Doch diese Struktur hat ihren Preis: Wenn die Architektur schwach ist, leiden die Teams. Intensive Schnittstellen führen zu Kommunikationschaos. Jede Änderung zieht einen Rattenschwanz an Umorganisationen nach sich.

Deshalb wurde mir klar: Architektur ist nicht nur Technik – sie ist Organisation. Und damit auch Kultur.


Anforderungen geben Richtung – wenn man sie richtig liest

Im Laufe der Zeit habe ich gelernt, Anforderungen nicht nur zu erfassen, sondern sie zu „lesen“ – wie man zwischen den Zeilen erkennt, was wirklich erwartet wird.

Oft kamen sie als dicke Dokumente, chaotisch, auf verschiedenen Ebenen:

  • Große Blöcke (Features oder Epics)
  • Mittlere Funktionsgruppen
  • Kleine Module, manchmal sogar fertiger Code

Unsere Aufgabe: diese Anforderungen zu sortieren, zu strukturieren – und vor allem: sie auf die richtige Organisationsebene zu bringen. Mal war ein Top-down-Breakdown nötig, mal eine Bottom-up-Rekonstruktion. Oft beides zugleich.
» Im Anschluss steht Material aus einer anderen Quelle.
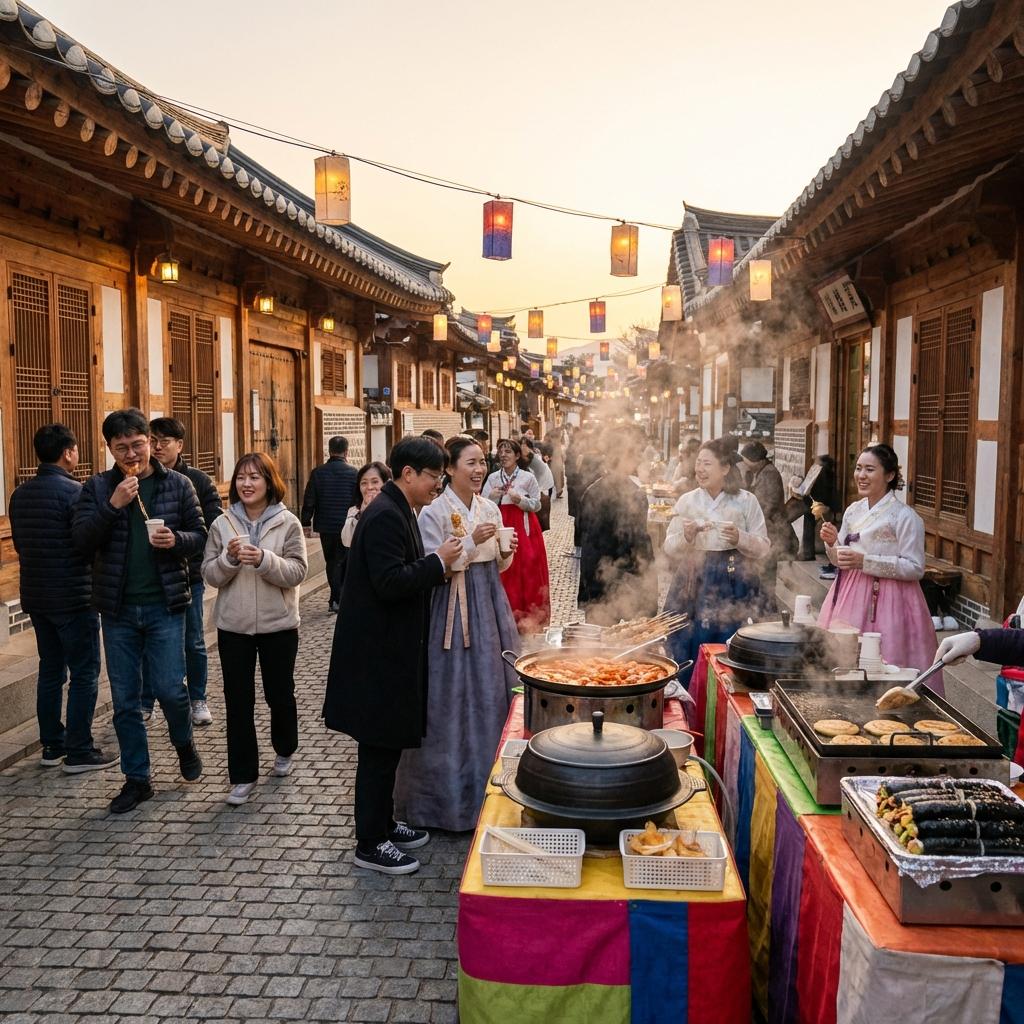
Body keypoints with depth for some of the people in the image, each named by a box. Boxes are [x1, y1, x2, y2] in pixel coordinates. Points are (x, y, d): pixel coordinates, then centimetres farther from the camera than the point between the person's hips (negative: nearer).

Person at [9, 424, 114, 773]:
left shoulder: (20, 494, 8)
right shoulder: (73, 491, -17)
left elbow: (20, 544, 15)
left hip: (35, 596, 8)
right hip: (73, 597, -8)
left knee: (51, 670, 16)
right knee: (84, 674, 0)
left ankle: (52, 745, 23)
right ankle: (79, 752, 3)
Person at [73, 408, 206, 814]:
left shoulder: (177, 484, 1)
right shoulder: (97, 487, 2)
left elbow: (200, 535, 2)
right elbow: (81, 539, -6)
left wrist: (176, 540, -19)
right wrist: (112, 505, -19)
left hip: (164, 604, -1)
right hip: (118, 608, 2)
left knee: (170, 689, -3)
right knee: (124, 700, 8)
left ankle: (184, 743, 29)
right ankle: (136, 779, 23)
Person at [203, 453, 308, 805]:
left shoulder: (288, 523, -5)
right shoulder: (223, 524, 1)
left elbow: (297, 571, -11)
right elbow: (210, 574, 1)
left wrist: (264, 559, -25)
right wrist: (229, 558, -18)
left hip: (278, 624, -1)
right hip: (233, 626, 2)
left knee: (280, 694, 14)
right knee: (238, 701, 5)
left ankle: (284, 751, 40)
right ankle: (243, 775, 16)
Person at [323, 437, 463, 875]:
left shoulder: (399, 512, 12)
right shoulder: (385, 516, -20)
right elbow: (390, 583, -27)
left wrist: (437, 564, 5)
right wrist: (438, 562, -19)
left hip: (391, 647, 10)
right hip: (379, 653, -10)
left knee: (387, 744, 19)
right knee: (379, 748, 1)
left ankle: (383, 824, 33)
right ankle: (370, 843, 14)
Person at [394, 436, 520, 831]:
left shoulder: (490, 508, 9)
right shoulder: (434, 510, -10)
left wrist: (506, 552, -5)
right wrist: (471, 541, -22)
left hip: (489, 603, 7)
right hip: (454, 609, -6)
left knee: (493, 686, 11)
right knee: (454, 696, -2)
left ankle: (493, 781, 25)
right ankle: (453, 788, 12)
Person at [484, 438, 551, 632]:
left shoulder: (528, 477, 0)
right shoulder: (493, 478, 6)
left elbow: (536, 505, 1)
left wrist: (519, 499, -15)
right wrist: (492, 498, -15)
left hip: (524, 527, -2)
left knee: (528, 570, -2)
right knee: (505, 573, 0)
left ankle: (529, 614, 12)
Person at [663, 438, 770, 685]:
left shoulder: (746, 501, 1)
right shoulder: (686, 501, 6)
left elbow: (763, 548, 2)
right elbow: (669, 548, 7)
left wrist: (740, 539, -16)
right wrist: (686, 536, -13)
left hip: (732, 590, -1)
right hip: (693, 587, 2)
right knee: (686, 655, 2)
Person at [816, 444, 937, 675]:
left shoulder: (905, 517, -10)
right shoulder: (853, 511, 10)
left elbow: (915, 568, -15)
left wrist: (865, 562, -20)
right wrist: (832, 543, -3)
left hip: (886, 600, -6)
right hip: (849, 595, 6)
Wenn alle Ebenen klar beschrieben, abgeschätzt und mit einer Ergebnisorientierung versehen sind, entsteht das, was ich heute als echten Hebel für agile Organisationen sehe: eine Definition of Ready, die wirklich tragfähig ist.


Vom Tun zum Prüfen – mit klarem Ziel

Wir begannen, Anforderungen nicht mehr in Aufgaben umzuwandeln, sondern in Erwartungen. Statt: „Baue eine Schnittstelle“ sagten wir:
„Ich als Product Owner erwarte das Feature A basierend auf Anforderung 1.“

Das ändert alles. Denn es macht das Ergebnis prüfbar.
Und es erlaubt eine „Definition of Done“, die sich nicht in Checklisten verliert, sondern direkt auf unsere Engineering-Prozesse verweist: Architekturprüfung, Designreview, Integrationstest, Traceability – all das wird sinnvoll, wenn es aus einem echten Erwartungskontext stammt.


Warum das alles wichtig ist

Dieses System, so technisch es scheinen mag, schafft etwas sehr Menschliches: Klarheit.

Klarheit darüber, wer was erwartet. Klarheit darüber, was wann getan werden muss. Und vor allem: Klarheit darüber, wann wir fertig sind – und warum.

Wenn wir Anforderungen sauber analysieren, mit unserer Produktarchitektur verknüpfen und daraus klare Verantwortlichkeiten und Backlogs ableiten, entsteht mehr als nur ein gutes System. Es entsteht eine Organisation, die aus sich heraus lernfähig ist – egal wie groß sie wird.

Und vielleicht ist das die wichtigste Erkenntnis: Skalierung ist kein Problem der Größe – sondern der Klarheit.